═══ Source material

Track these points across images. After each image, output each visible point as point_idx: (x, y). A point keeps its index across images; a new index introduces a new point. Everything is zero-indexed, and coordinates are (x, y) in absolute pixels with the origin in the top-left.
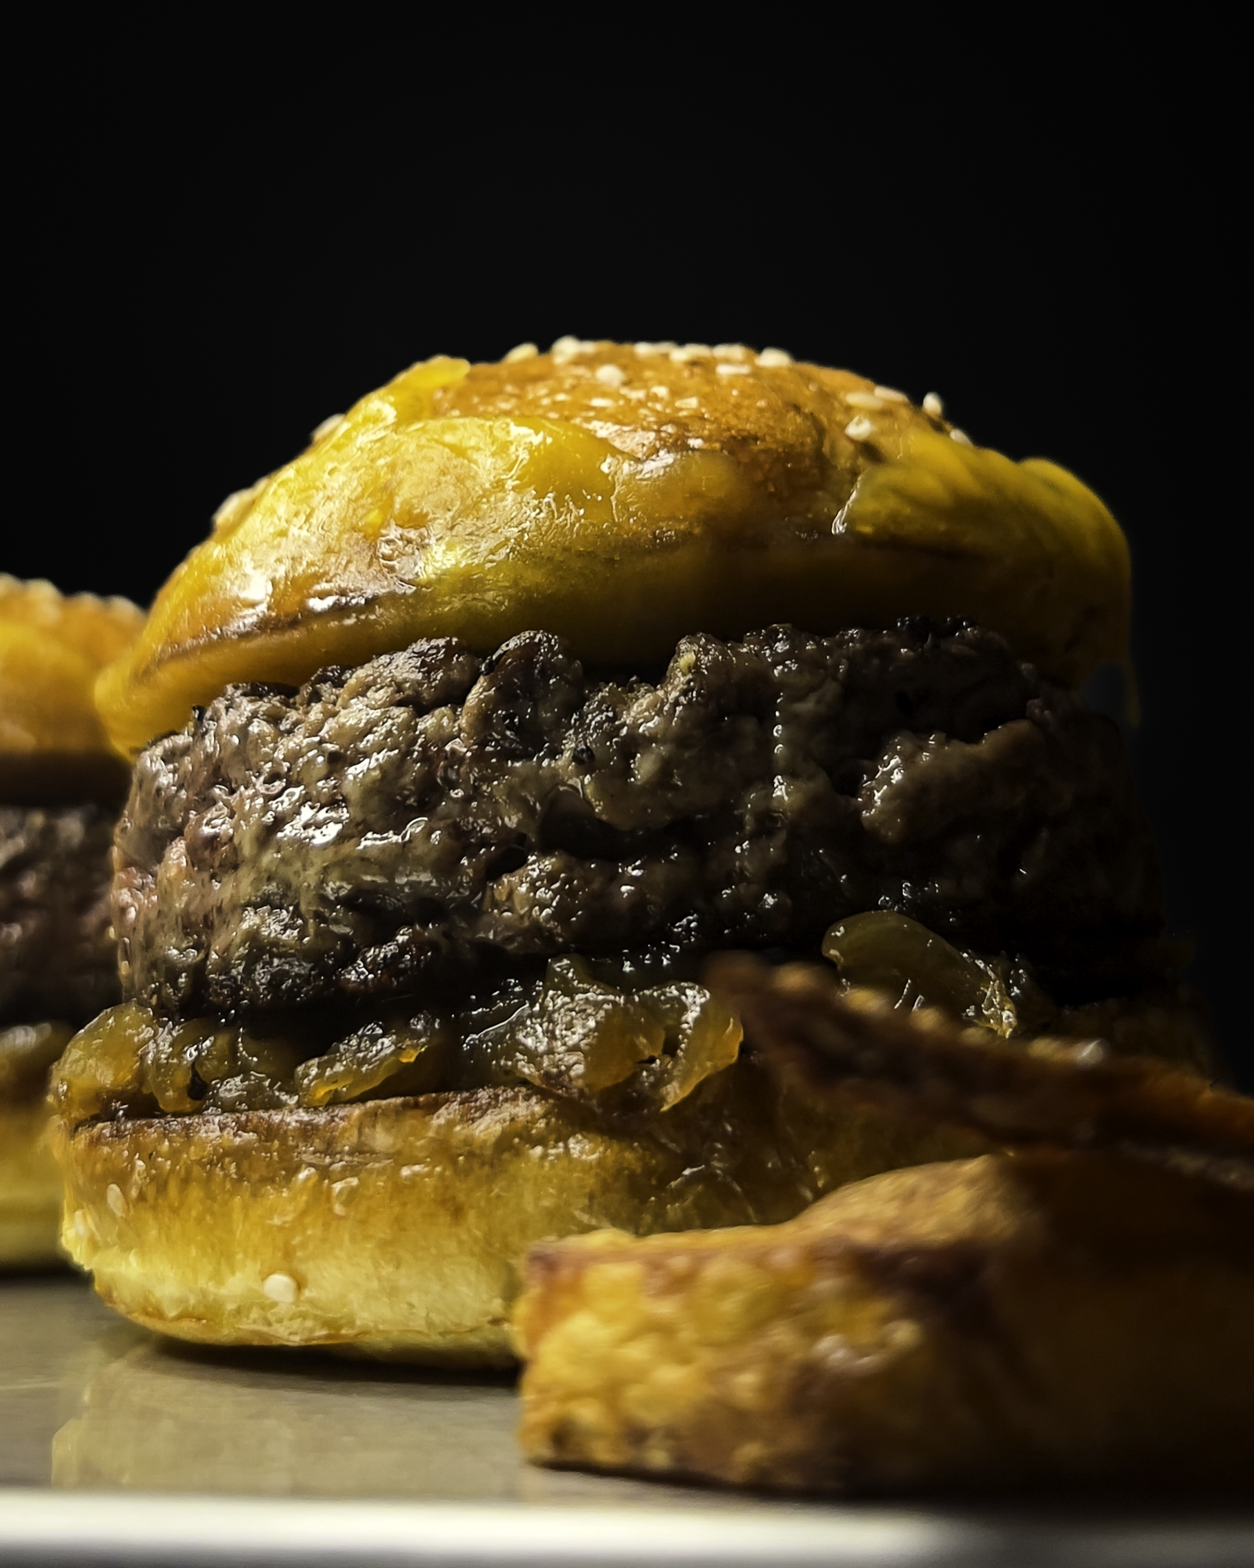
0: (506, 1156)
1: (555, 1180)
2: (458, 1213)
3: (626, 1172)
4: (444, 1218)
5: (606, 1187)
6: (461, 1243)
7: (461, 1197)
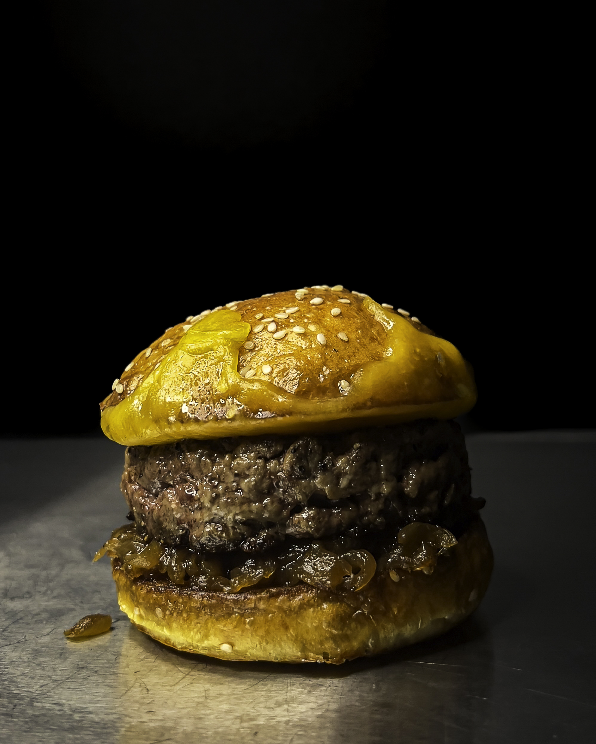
0: (302, 611)
1: (317, 619)
2: (287, 628)
3: (340, 615)
4: (282, 629)
5: (333, 620)
6: (288, 637)
7: (288, 623)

══════

Your instructions: The records above are to be transcribed in full, with images omitted.

Solution:
Track these points across images. After each image, output each visible point as point_idx: (x, y). A point keeps its index across images; a new index introduces a new point. Everything is zero-indexed, and coordinates are (x, y) in absolute pixels with the origin in the top-left.
0: (506, 1156)
1: (555, 1180)
2: (458, 1213)
3: (626, 1172)
4: (444, 1218)
5: (606, 1187)
6: (461, 1243)
7: (461, 1197)
0: (302, 611)
1: (317, 619)
2: (287, 628)
3: (340, 615)
4: (282, 629)
5: (333, 620)
6: (288, 637)
7: (288, 623)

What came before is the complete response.